Analytical Base Table (ABT) is a flat table that is used for building analytical models and scoring (predicting) the future behavior of a subject. Wikipedia
Let me walk through a simple real-world scenario and see how best we can use this LAG function in SQL Server. By the way, I am a big fan of LEAD and LAG functions. When it comes to predicting, the most important exercise, in my opinion, is to build a model with sufficient features for every subject closely resembling the actual reality.
But in reality, we don’t have all that information on hand and in most cases, we have no way of capturing the same. For example, in a fictional Pizza Shop, imagine that we just have 2 pieces of information about an Order.
Order Date & Time and the Total Number of Pizzas Ordered.
Pizza Shop owner wants to predict what his load (Orders) looks like at least 4 hours ahead on any given day. So how we do we setup/create an Analytical Base Table (ABT) to help the predictions.
Remember we just have few sets of features and in most cases does not reflect all the reality supporting these features. For example, we might notice a large single order in the last six months of data. It appeared only once in your data set. It could be due to a High School home game, a maybe local high school team made it to the playoffs for the first time and they won and placed the order as part of the celebrations. We don’t know that and we don’t have that info. You can apply Standard Deviation exercise and eliminate this type of data.
A simple approach is to come with some derived features. Apply BIN technique. If you are familiar with BINNING you can skip this part. In a simple explanation, Binning is just creating groups with a range of values to minimize the data noise.
Take a look at the data. Order Date has both date and time.
select top 10 * from PizzaOrders
Try adding a derived feature named, OrderHour. Instead of Date Time, we will be using this new feature (OrderHour) as an independent variable to predict the Orders (dependent variable). But by having just an hour and the total number of orders are not going really help us.

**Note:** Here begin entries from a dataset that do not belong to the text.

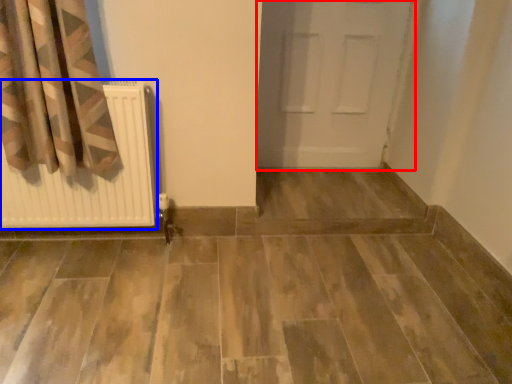
Question: Among these objects, which one is farthest to the camera, door (highlighted by a red box) or radiator (highlighted by a blue box)?

Choices:
 (A) door
 (B) radiator

Answer: (A)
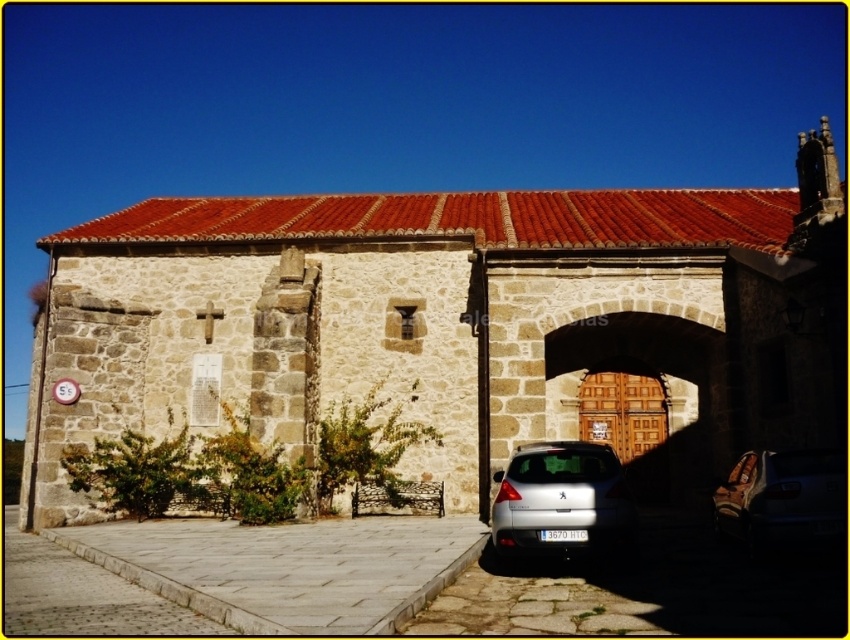
Question: Is satin silver car at lower center wider than metallic silver car at center?

Choices:
 (A) no
 (B) yes

Answer: (B)

Question: Is satin silver car at lower center to the left of metallic silver car at center from the viewer's perspective?

Choices:
 (A) no
 (B) yes

Answer: (B)

Question: Is satin silver car at lower center below metallic silver car at center?

Choices:
 (A) yes
 (B) no

Answer: (B)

select top 25 OrderDate, datepart(hour,OrderDate) OrderHour, Orders from PizzaOrders
Try adding another derived feature name, WeekDayNumber. This might help us in predicting the possible number of orders for any given day in the week and for any given hour.

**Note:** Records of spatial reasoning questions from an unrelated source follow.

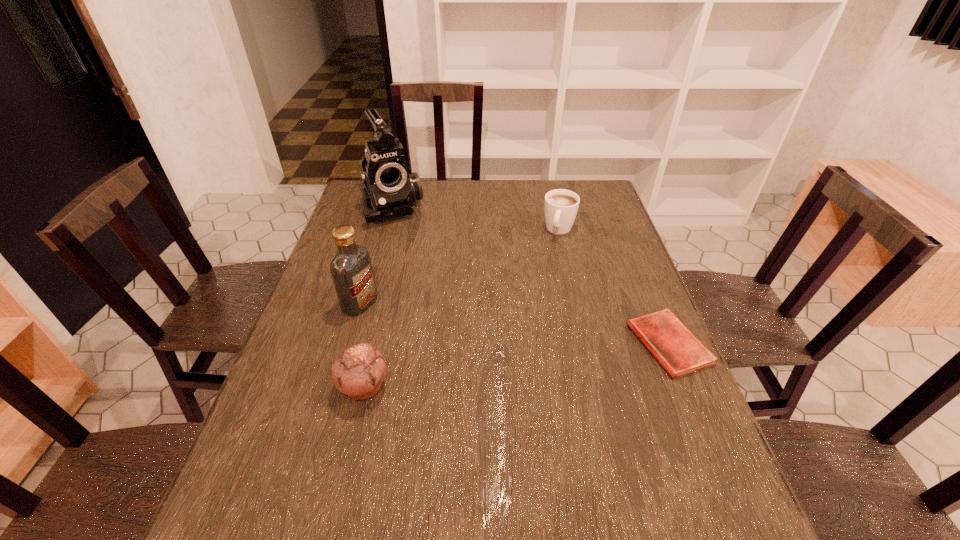
Identify the location of free space on the desktop that is between the muffin and the shortest object and is positioned with the handle on the side of the cappuccino. Image resolution: width=960 pixels, height=540 pixels. (512, 366).

Locate an element on the screen. This screenshot has height=540, width=960. vacant space on the desktop that is between the muffin and the shortest object and is positioned on the front-facing side of the vodka is located at coordinates pyautogui.click(x=505, y=367).

Where is `free space on the desktop that is between the muffin and the rightmost object and is positioned on the lens mount of the camcorder`? Image resolution: width=960 pixels, height=540 pixels. free space on the desktop that is between the muffin and the rightmost object and is positioned on the lens mount of the camcorder is located at coordinates (483, 369).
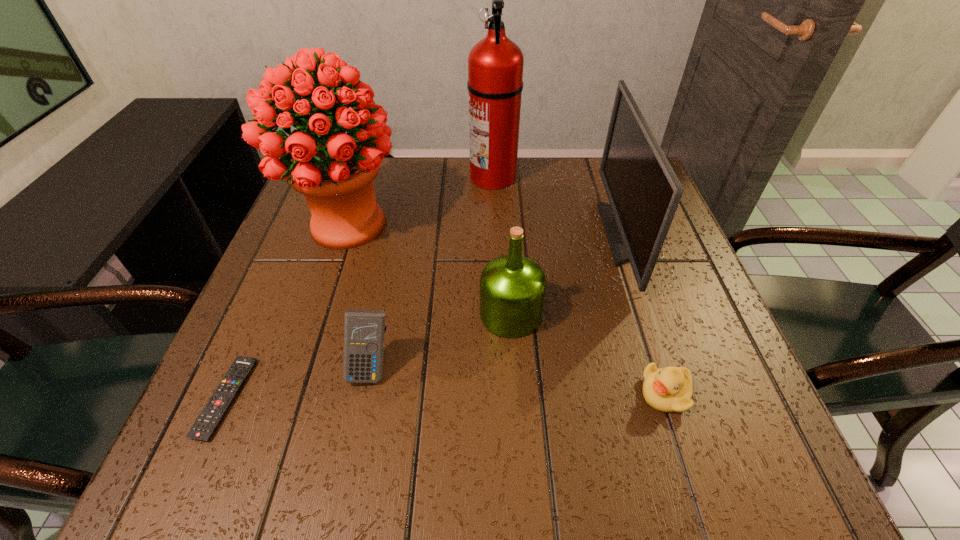
Where is `fire extinguisher that is at the far edge`? fire extinguisher that is at the far edge is located at coordinates (495, 64).

This screenshot has width=960, height=540. Identify the location of bouquet that is at the far edge. (334, 171).

The width and height of the screenshot is (960, 540). In order to click on monitor that is at the far edge in this screenshot , I will do `click(644, 192)`.

Where is `object positioned at the near edge`? The height and width of the screenshot is (540, 960). object positioned at the near edge is located at coordinates (209, 419).

You are a GUI agent. You are given a task and a screenshot of the screen. Output one action in this format:
    pyautogui.click(x=<x>, y=<y>)
    Task: Click on the bouquet that is at the left edge
    The width and height of the screenshot is (960, 540).
    Given the screenshot: What is the action you would take?
    pyautogui.click(x=334, y=171)

This screenshot has width=960, height=540. In order to click on remote control that is at the left edge in this screenshot , I will do `click(209, 419)`.

Where is `monitor located at the right edge`? The width and height of the screenshot is (960, 540). monitor located at the right edge is located at coordinates (644, 192).

This screenshot has width=960, height=540. I want to click on duckling present at the right edge, so click(x=669, y=389).

Locate an element on the screen. The height and width of the screenshot is (540, 960). object positioned at the far left corner is located at coordinates (334, 171).

Where is `object that is at the near left corner`? object that is at the near left corner is located at coordinates click(209, 419).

select top 25 OrderDate, datepart(dw,OrderDate) WeekDayNumber, datepart(hour,OrderDate) OrderHour, Orders from PizzaOrders
When it comes to predicting and from Machine Learning point of view, more features add more value. In this example below, I am using the LAG function in SQL Server to add another feature showing the total number of orders placed an hour ago on the same day. If you look at the results, you would notice that the first row does not have value (0 – Zero) in this new column. Reason for this Pizza Shop operates from 8am till 8pm.
select top 25 OrderDate, datepart(dw,OrderDate) WeekDayNumber, datepart(hour,OrderDate) OrderHour, Orders, lag(Orders,1,0) over (order by OrderDate, datepart(hour,OrderDate)) Hour1 from PizzaOrders
We can add one more feature to show the total number of orders 2 hours back on the same day. Notice that now LAG is using a number 2.

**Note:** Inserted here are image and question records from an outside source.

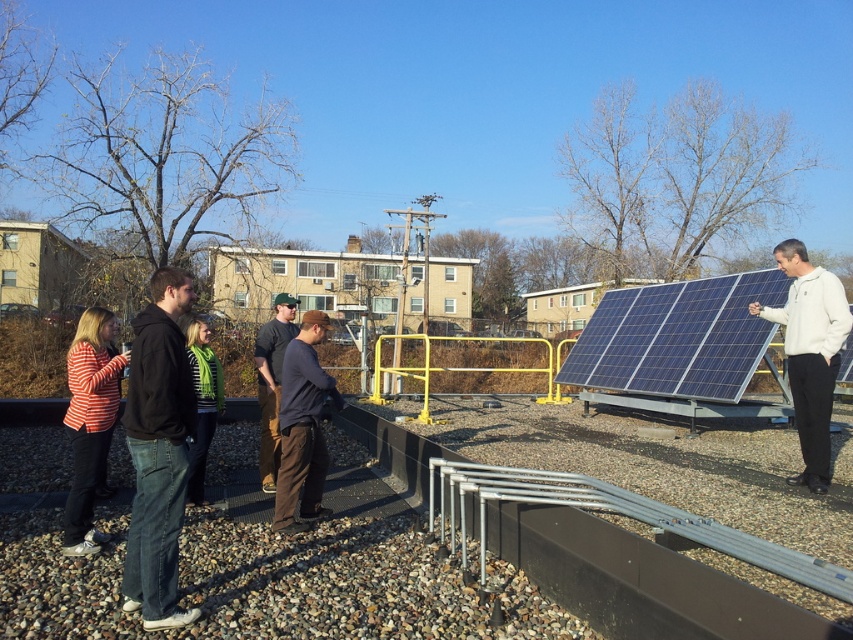
You are a photographer trying to capture a group photo of the people around the solar panels. You want to ensure that both the dark blue cotton shirt at center and the green knitted scarf at center are clearly visible in the photo. Which object should you focus on first to ensure it doesn t get cut off?

The dark blue cotton shirt at center is much taller than the green knitted scarf at center, so you should focus on ensuring the dark blue cotton shirt at center is fully visible first to prevent it from being cut off.

You are standing at the point with coordinates point [200,438] and want to move to the point with coordinates point [335,400]. Which direction should you move to reach your destination?

You should move forward to reach point [335,400] because it is in front of point [200,438].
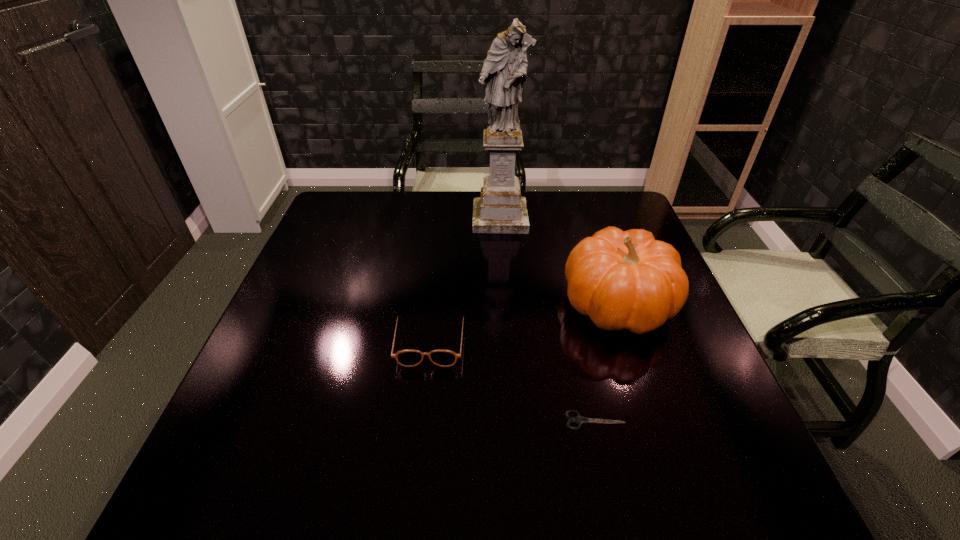
Where is `the second object from left to right`? The image size is (960, 540). the second object from left to right is located at coordinates (500, 209).

Where is `the tallest object`? This screenshot has width=960, height=540. the tallest object is located at coordinates (500, 209).

Locate an element on the screen. This screenshot has height=540, width=960. the third shortest object is located at coordinates (628, 280).

Where is `the third tallest object`? This screenshot has height=540, width=960. the third tallest object is located at coordinates (408, 358).

Identify the location of the leftmost object. (408, 358).

Where is `shears`? The width and height of the screenshot is (960, 540). shears is located at coordinates (579, 419).

At what (x,y) coordinates should I click in order to perform the action: click on the shortest object. Please return your answer as a coordinate pair (x, y). The width and height of the screenshot is (960, 540). Looking at the image, I should click on (579, 419).

Identify the location of blank space located 0.180m on the front-facing side of the sculpture. This screenshot has height=540, width=960. (503, 273).

The image size is (960, 540). In order to click on vacant space located 0.360m on the back of the pumpkin in this screenshot , I will do point(583,199).

This screenshot has width=960, height=540. What are the coordinates of `vacant space located 0.250m on the front-facing side of the sunglasses` in the screenshot? It's located at (414, 487).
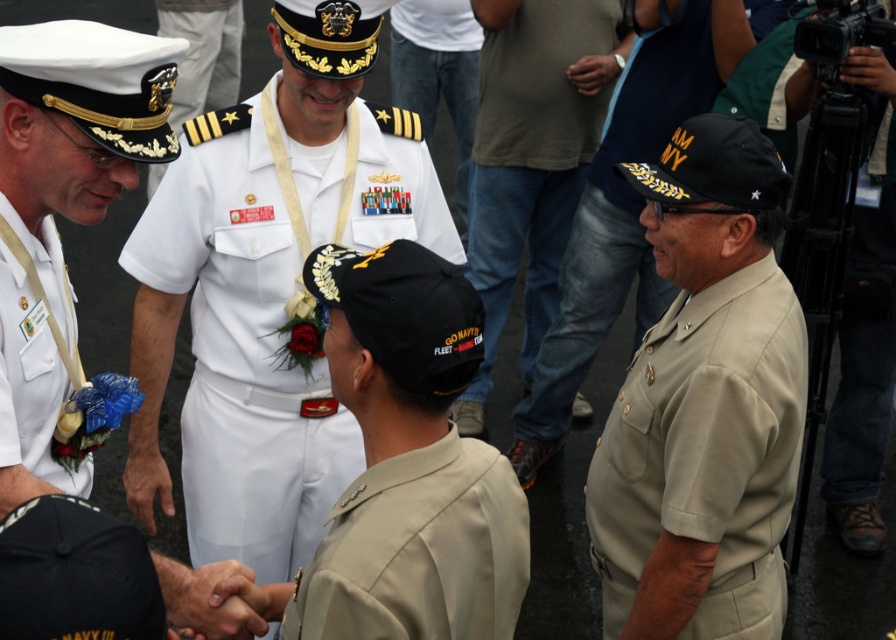
You are a photographer standing at the edge of the ceremony area. You want to take a photo that includes both the point at coordinates point (319, 612) and point (9, 316). Which point should you focus on first to ensure both are in frame?

You should focus on point (319, 612) first because it is closer to the viewer than point (9, 316), ensuring both points are within the camera frame.

Looking at the scene described, which uniform is positioned to the left when comparing the white cotton dress uniform at center and the tan fabric uniform at center?

The white cotton dress uniform at center is to the left of the tan fabric uniform at center according to the description.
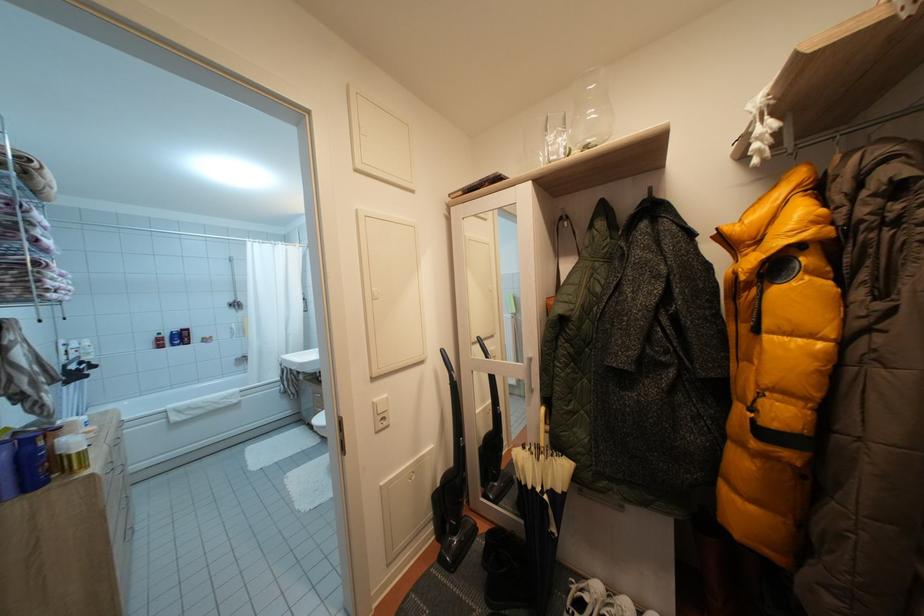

select top 25 OrderDate, datepart(dw,OrderDate) WeekDayNumber, datepart(hour,OrderDate) OrderHour, Orders, lag(Orders,1,0) over (order by OrderDate, datepart(hour,OrderDate)) Hour1, lag(Orders,2,0) over (order by OrderDate, datepart(hour,OrderDate)) Hour2 from PizzaOrders
We can add another feature showing the total number of orders for a given day (not by Hour, by day) which will add more value from prediction modeling.